== Source material

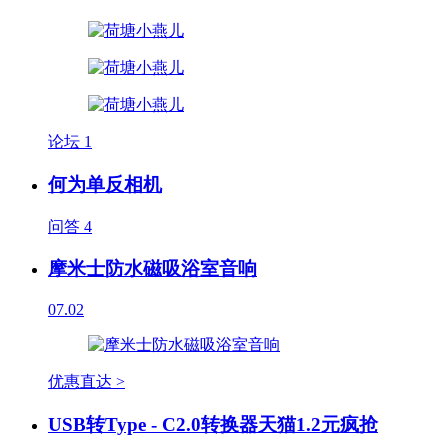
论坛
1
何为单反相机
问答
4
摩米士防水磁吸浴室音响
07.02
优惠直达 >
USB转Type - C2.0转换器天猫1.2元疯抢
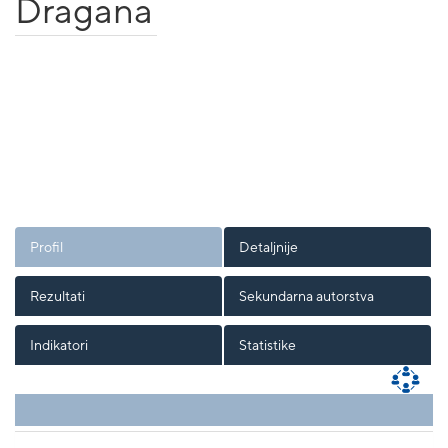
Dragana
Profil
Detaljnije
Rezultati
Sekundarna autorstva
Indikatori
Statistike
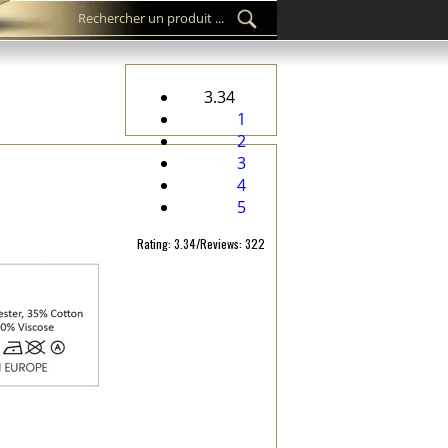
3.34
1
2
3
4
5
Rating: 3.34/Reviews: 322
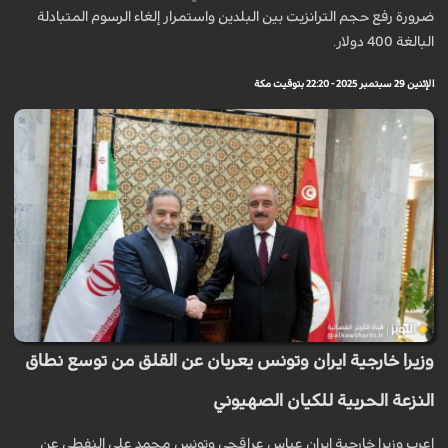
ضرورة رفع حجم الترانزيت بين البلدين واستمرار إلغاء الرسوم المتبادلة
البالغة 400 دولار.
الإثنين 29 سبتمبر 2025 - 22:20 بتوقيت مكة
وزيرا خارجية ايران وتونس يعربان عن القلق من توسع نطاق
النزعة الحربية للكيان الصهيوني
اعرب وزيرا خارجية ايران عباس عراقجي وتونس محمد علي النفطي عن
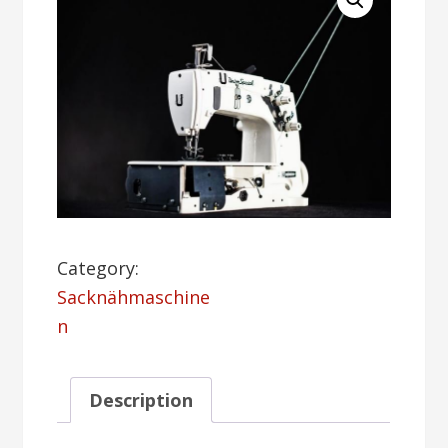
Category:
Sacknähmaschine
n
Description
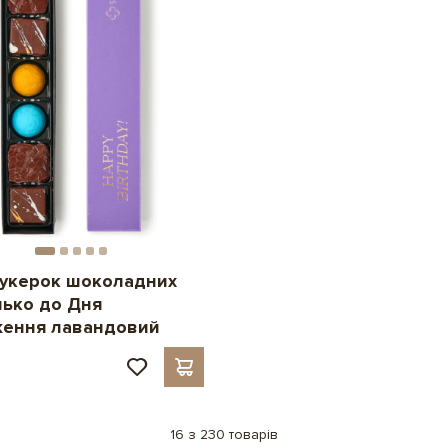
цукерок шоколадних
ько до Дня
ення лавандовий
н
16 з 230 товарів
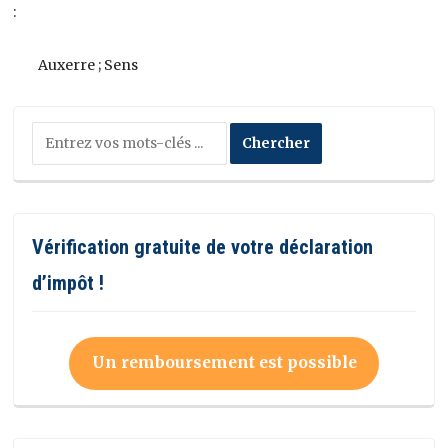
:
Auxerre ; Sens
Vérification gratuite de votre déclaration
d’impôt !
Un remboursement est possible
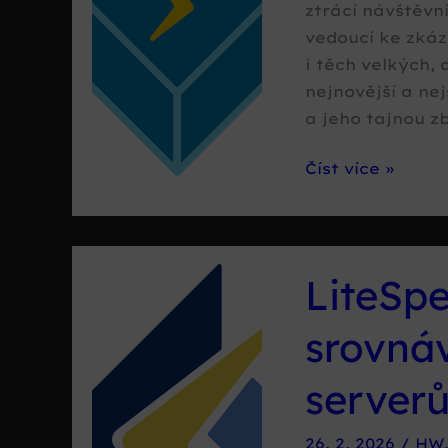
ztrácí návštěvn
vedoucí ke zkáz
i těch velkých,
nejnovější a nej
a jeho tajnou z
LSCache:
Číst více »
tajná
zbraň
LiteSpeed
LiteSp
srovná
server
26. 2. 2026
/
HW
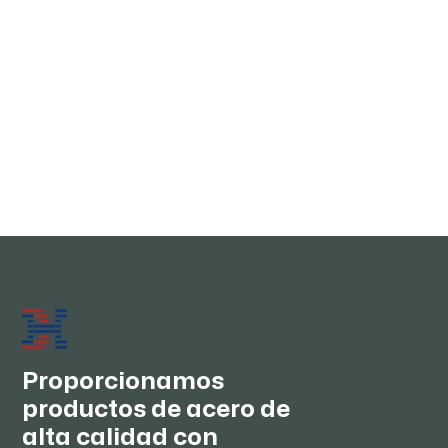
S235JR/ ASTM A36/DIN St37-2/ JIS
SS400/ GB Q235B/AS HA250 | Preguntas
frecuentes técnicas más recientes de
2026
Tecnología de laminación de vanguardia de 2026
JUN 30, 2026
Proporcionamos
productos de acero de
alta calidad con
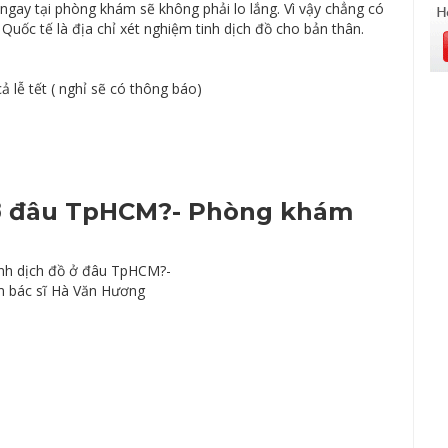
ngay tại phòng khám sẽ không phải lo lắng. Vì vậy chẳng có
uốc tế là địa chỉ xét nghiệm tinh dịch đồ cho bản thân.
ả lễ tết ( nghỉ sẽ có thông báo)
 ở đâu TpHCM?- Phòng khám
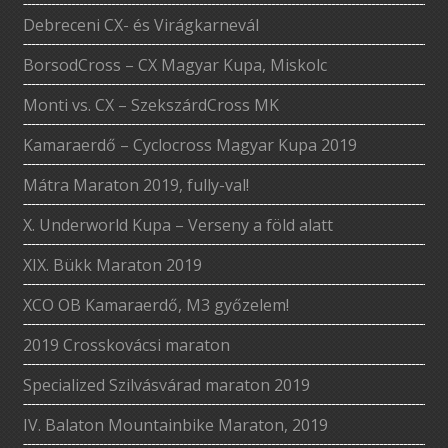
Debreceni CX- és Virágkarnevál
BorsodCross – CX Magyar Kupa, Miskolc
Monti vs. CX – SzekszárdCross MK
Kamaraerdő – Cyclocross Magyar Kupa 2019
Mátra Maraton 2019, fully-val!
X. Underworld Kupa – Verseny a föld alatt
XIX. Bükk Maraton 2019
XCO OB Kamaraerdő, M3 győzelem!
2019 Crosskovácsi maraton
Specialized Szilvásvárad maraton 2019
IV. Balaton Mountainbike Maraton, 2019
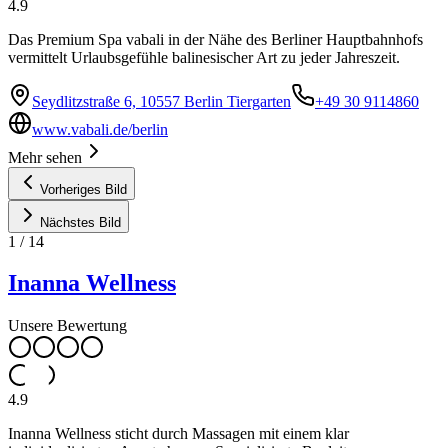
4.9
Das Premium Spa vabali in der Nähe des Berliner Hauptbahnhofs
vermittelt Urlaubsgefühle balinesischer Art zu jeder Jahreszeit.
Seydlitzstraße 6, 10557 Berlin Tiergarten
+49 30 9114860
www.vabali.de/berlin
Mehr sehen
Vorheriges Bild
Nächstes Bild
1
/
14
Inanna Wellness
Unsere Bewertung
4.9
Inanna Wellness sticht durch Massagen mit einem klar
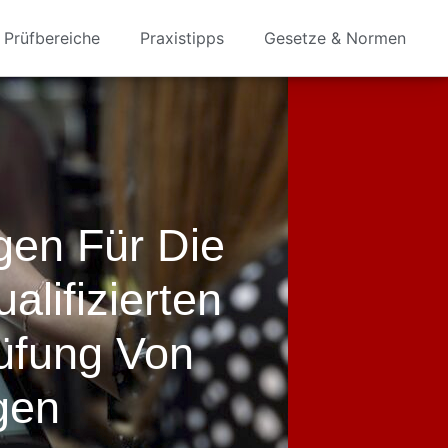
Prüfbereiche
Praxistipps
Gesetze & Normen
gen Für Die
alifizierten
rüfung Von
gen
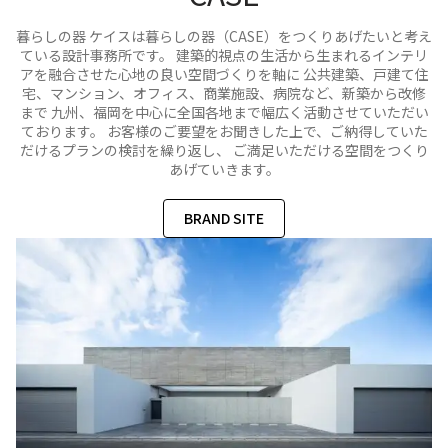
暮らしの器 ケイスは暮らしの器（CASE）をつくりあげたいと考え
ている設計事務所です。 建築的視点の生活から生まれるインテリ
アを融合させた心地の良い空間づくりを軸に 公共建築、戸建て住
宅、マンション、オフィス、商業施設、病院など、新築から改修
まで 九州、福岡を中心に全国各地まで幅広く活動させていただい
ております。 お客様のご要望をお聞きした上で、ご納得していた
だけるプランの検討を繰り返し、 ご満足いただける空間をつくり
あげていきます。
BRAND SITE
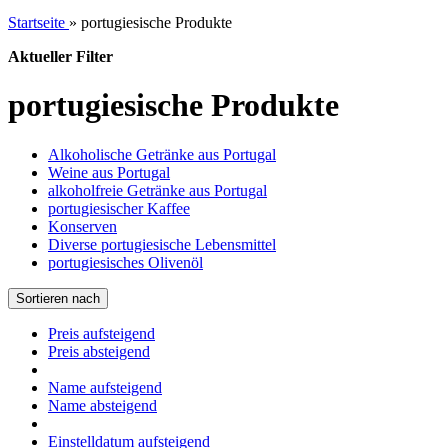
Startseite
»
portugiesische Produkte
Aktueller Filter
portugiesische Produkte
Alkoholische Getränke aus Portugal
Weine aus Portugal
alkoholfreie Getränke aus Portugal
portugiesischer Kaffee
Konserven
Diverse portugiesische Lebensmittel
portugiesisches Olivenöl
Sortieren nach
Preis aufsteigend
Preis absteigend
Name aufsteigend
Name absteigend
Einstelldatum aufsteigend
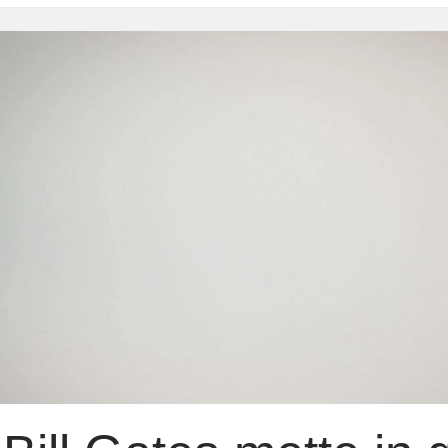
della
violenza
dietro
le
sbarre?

====
== Source material

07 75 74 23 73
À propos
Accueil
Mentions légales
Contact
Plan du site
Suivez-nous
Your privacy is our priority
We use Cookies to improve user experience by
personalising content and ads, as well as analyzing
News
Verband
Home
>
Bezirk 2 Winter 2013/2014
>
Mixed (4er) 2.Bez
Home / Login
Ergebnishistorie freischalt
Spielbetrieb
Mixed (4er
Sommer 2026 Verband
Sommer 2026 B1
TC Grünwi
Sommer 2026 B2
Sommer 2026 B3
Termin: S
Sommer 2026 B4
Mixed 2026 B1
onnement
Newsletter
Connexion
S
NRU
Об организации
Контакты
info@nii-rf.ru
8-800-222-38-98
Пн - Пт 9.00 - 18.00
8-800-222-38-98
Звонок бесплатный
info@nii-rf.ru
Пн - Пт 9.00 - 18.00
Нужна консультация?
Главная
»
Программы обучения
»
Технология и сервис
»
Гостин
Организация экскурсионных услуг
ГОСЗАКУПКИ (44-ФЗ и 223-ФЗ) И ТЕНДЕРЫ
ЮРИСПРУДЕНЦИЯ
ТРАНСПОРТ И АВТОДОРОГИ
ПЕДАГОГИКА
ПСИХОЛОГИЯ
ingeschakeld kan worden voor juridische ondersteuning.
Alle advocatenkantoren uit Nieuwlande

====

§ **Directions for this task**: Format the data from the line containing "ضرورة رفع حجم" through the line containing "Un remboursement est possible" as a Markdown table with a column "No." for the row number and a column "Line" for the line itself. Leave out blank lines and the pictures.

§ **Result of the task**:
| No. | Line |
|---|---|
| 1 | ضرورة رفع حجم الترانزيت بين البلدين واستمرار إلغاء الرسوم المتبادلة |
| 2 | البالغة 400 دولار. |
| 3 | الإثنين 29 سبتمبر 2025 - 22:20 بتوقيت مكة |
| 4 | وزيرا خارجية ايران وتونس يعربان عن القلق من توسع نطاق |
| 5 | النزعة الحربية للكيان الصهيوني |
| 6 | اعرب وزيرا خارجية ايران عباس عراقجي وتونس محمد علي النفطي عن |
| 7 | Category: |
| 8 | Sacknähmaschine |
| 9 | n |
| 10 | Description |
| 11 | цукерок шоколадних |
| 12 | ько до Дня |
| 13 | ення лавандовий |
| 14 | н |
| 15 | 16 з 230 товарів |
| 16 | : |
| 17 | Auxerre ; Sens |
| 18 | Vérification gratuite de votre déclaration |
| 19 | d’impôt ! |
| 20 | Un remboursement est possible |